The annual Tom Miles Scholarship Benefit attracted more then 100 listeners and musicians on Oct. 25 to raise funds for an ongoing music scholarship at Mesa Community College, an event organized by the Phoenix Federation of Musicians, Local 586 AFM. Three excellent groups volunteered to perform: Tom Williams Big Band, Jimmy Nistico’s Jazz Express and the Armand Boatman Quartet.



Devon Bridgewater’s New Nuance trio pleased a full house at The Nash in September, the leader playing violin, trumpet and flugelhorn, as well as writing arrangements. The trio with guitarist Eric Bart and acoustic bassist Ted Sistrunk performed swing and samba sounds. Between selections, Bridgewater shared anecdotes from Phoenix jazz history that entertained and informed the audience.



Several venues that were on summer hiatus have resumed activity, including Malee’s Thai Bistro in Scottsdale. The weekly music from 6 to 8 p.m. Mondays in October will feature vocalist Renee Patrick and Nicole Pesce on keys, with various guests sitting in. (pianist-vocalist Judy Roberts returns from Chicago in mid-November to rejoin Patrick in various settings, including the free series of “Downstairs at the Orpheum Theatre” in Phoenix. The kickoff will be from 5:30 to 8 p.m. Tuesday Nov. 1 featuring “We Three” in a tribute to the Ink Spots. Patrick’s late father, George “Pepe” Grant, toured for years with this popular group. The kickoff will have Nicole Pesce on keys and Suzanne Lansford on violin.

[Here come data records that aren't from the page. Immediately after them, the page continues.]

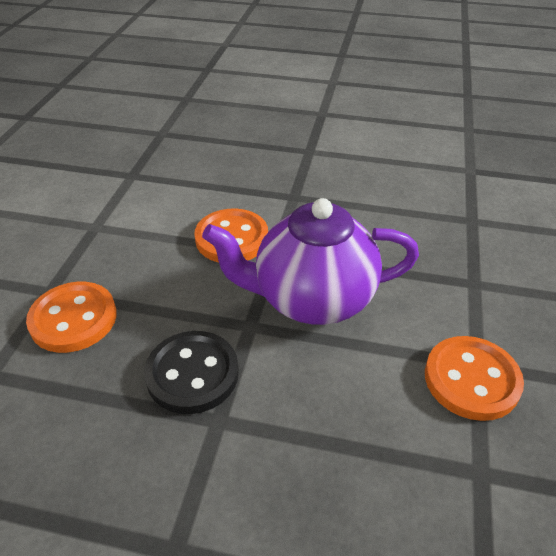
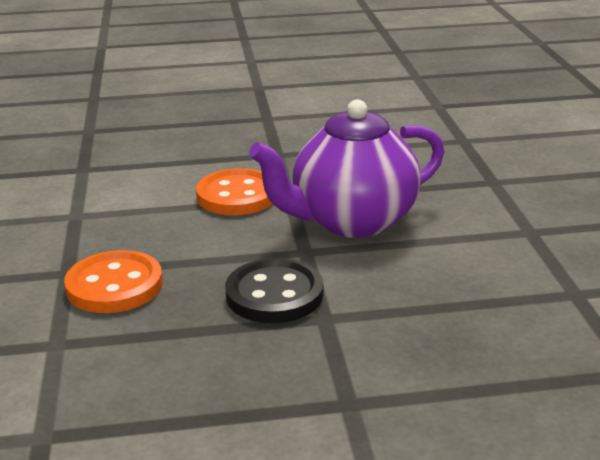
camera: 20 degrees left, 15 degrees down
(471, 380) = (531, 241): orange button -> none

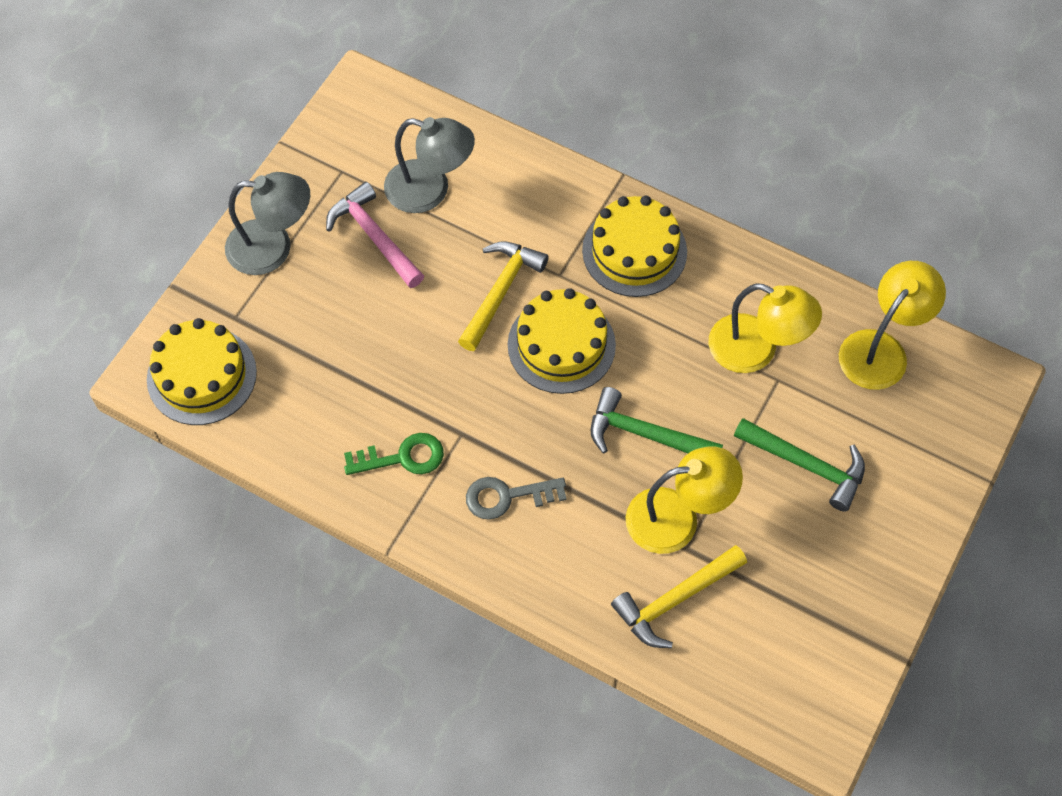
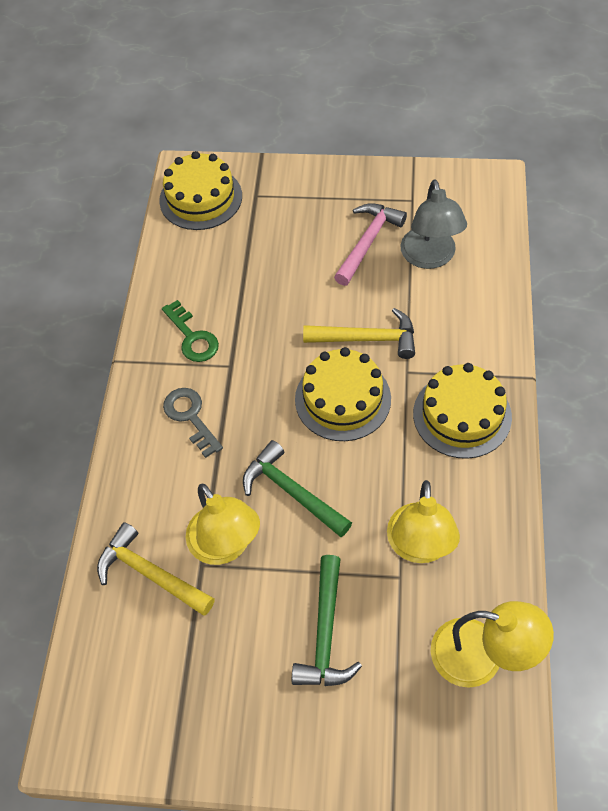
camera: 70 degrees right, 5 degrees down
(273, 247) = (323, 190): grey lamp -> none
(645, 434) = (292, 492): green hammer -> green hammer turned 45 degrees counterclockwise

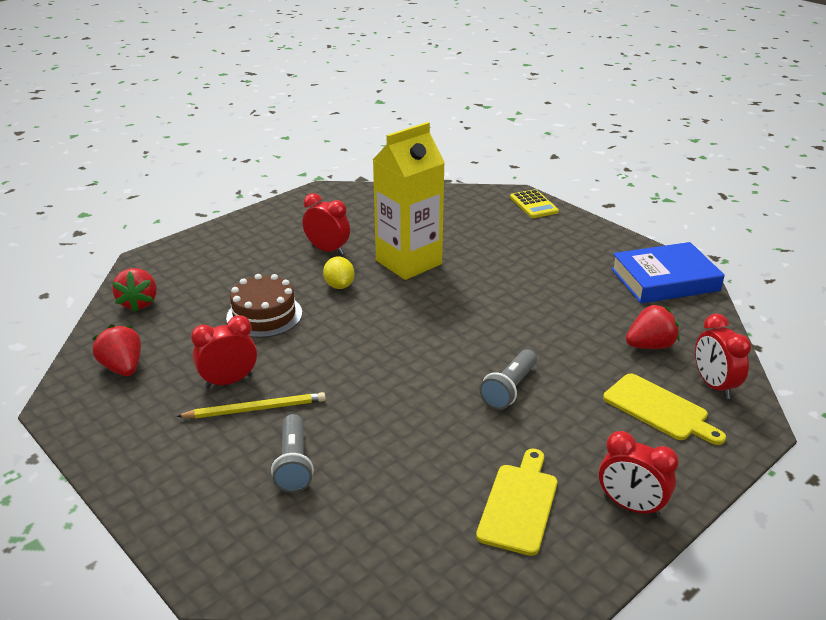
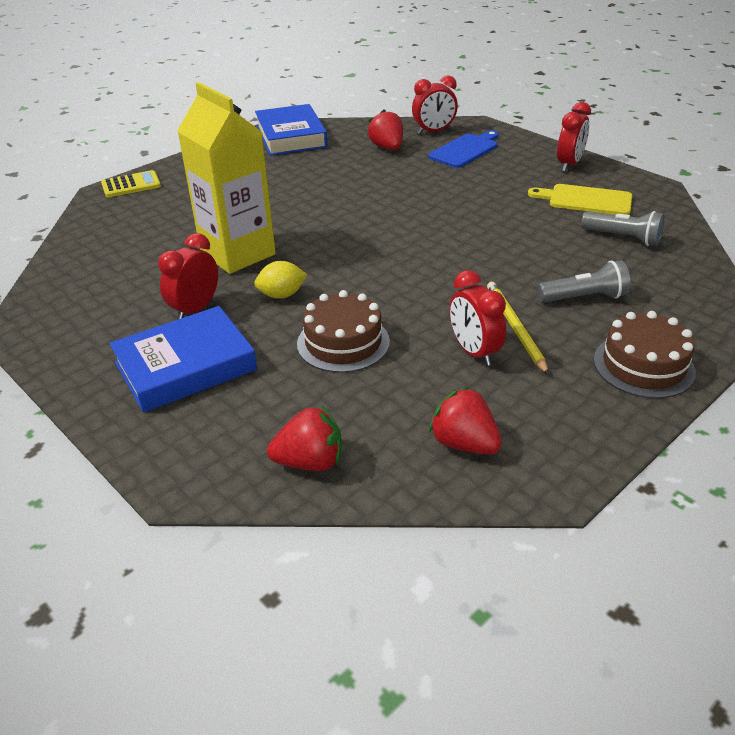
camera: 90 degrees left, 5 degrees up
(123, 368) = (464, 443): red strawberry -> red strawberry turned 75 degrees clockwise
(170, 485) = (643, 365): none -> brown cake
(258, 252) = (185, 366): none -> blue book
(509, 389) = (454, 202): grey flashlight -> grey flashlight (623, 238)
(659, 409) = (465, 150): yellow cutting board -> blue cutting board

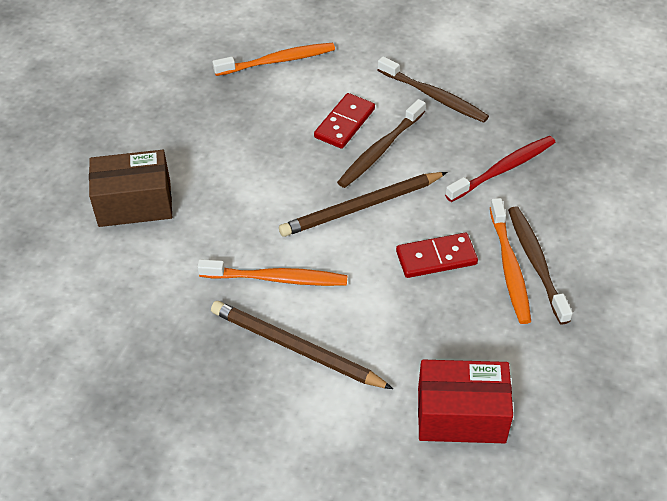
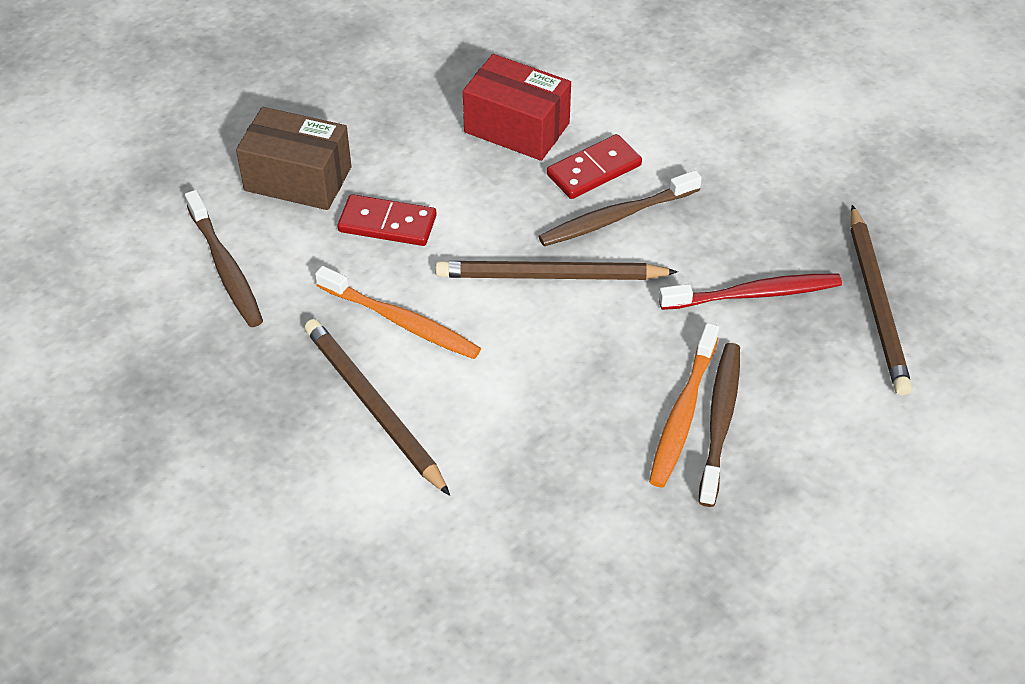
camera: 25 degrees right, 0 degrees up
(277, 61) = (561, 68): orange toothbrush -> none
(433, 96) = (725, 174): brown toothbrush -> brown toothbrush (225, 267)
(436, 258) = (600, 368): red domino -> red domino (387, 224)
(461, 415) = (512, 558): red box -> red box (517, 127)
(583, 147) = (877, 303): none -> brown pencil

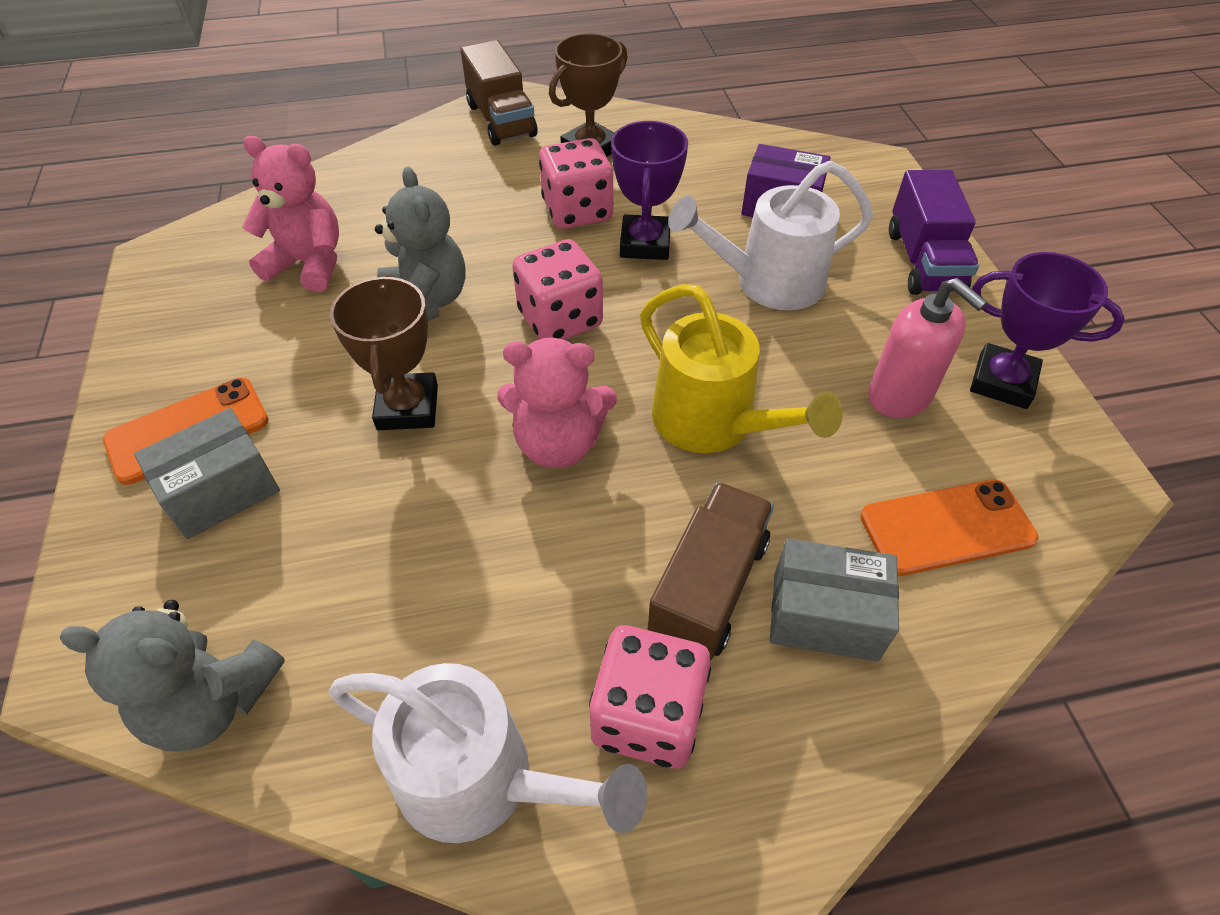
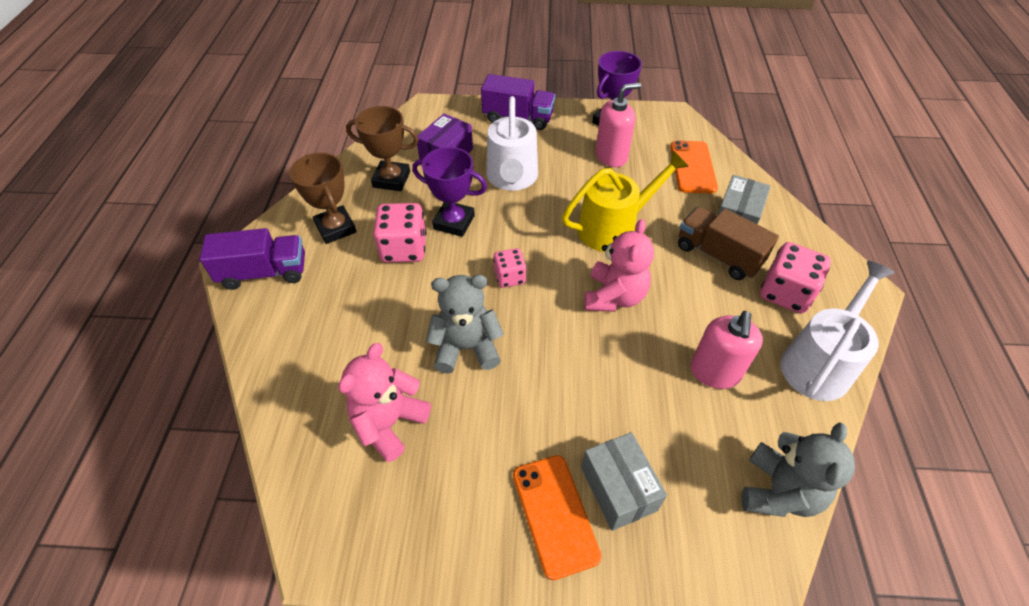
camera: 75 degrees left, 0 degrees up
(407, 407) = (566, 369): brown trophy -> brown trophy (391, 179)
(431, 597) = (715, 372): none -> pink soap dispenser
(501, 120) = (264, 273): brown truck -> purple truck
(560, 319) = (509, 277): pink dice -> pink dice, size x0.61

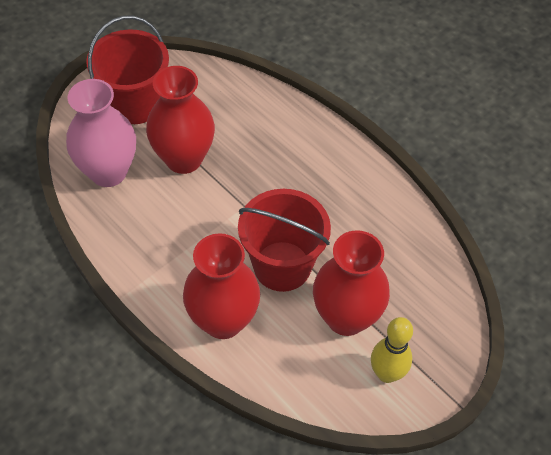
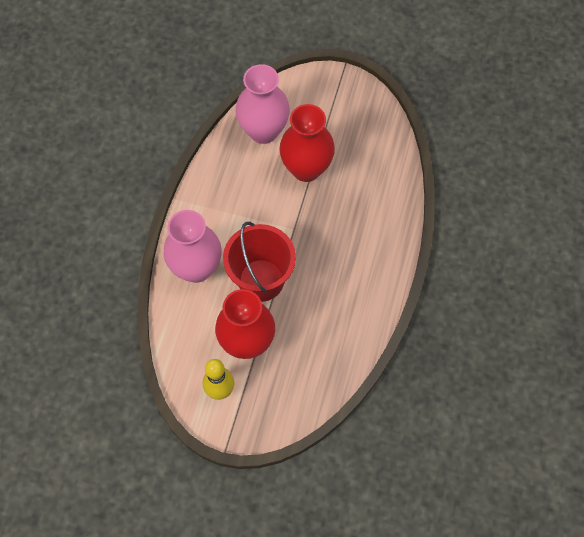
camera: 60 degrees right, 10 degrees up
(135, 104) = (331, 111): red bucket -> none
(223, 320) = (196, 268): red vase -> pink vase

Ahead on Nov. 11, Veterans Day, Patrick will sing in tribute to Ella Fitzgerald as part of Lynn Roberts’Bob and Bing’s Road to Victory” with Roberts as Bob Hope and Bob Pasch as Bing Crosby, at the Higley Center for the Performing Arts.


“Music in the Garden,” the annual weekly Friday night series at the Desert Botanical Garden, resumes Oct. 7 with Traveler (world fusion), then Oct. 14-Walt Richardson & Friends (acoustic-rock-reggae), continuing with various bands through Nov. 14, outdoors on Ullman Terrace info: 480-941-1225.


Make plans now to attend the annual Arizona Classic Jazz Festival that will feature 13 bands plus special sets in four venues, Nov. 3-6, at the Crowne Plaza San Marcos Golf Resort, 1 San Marcos Place, Chandler, 480-620-3941.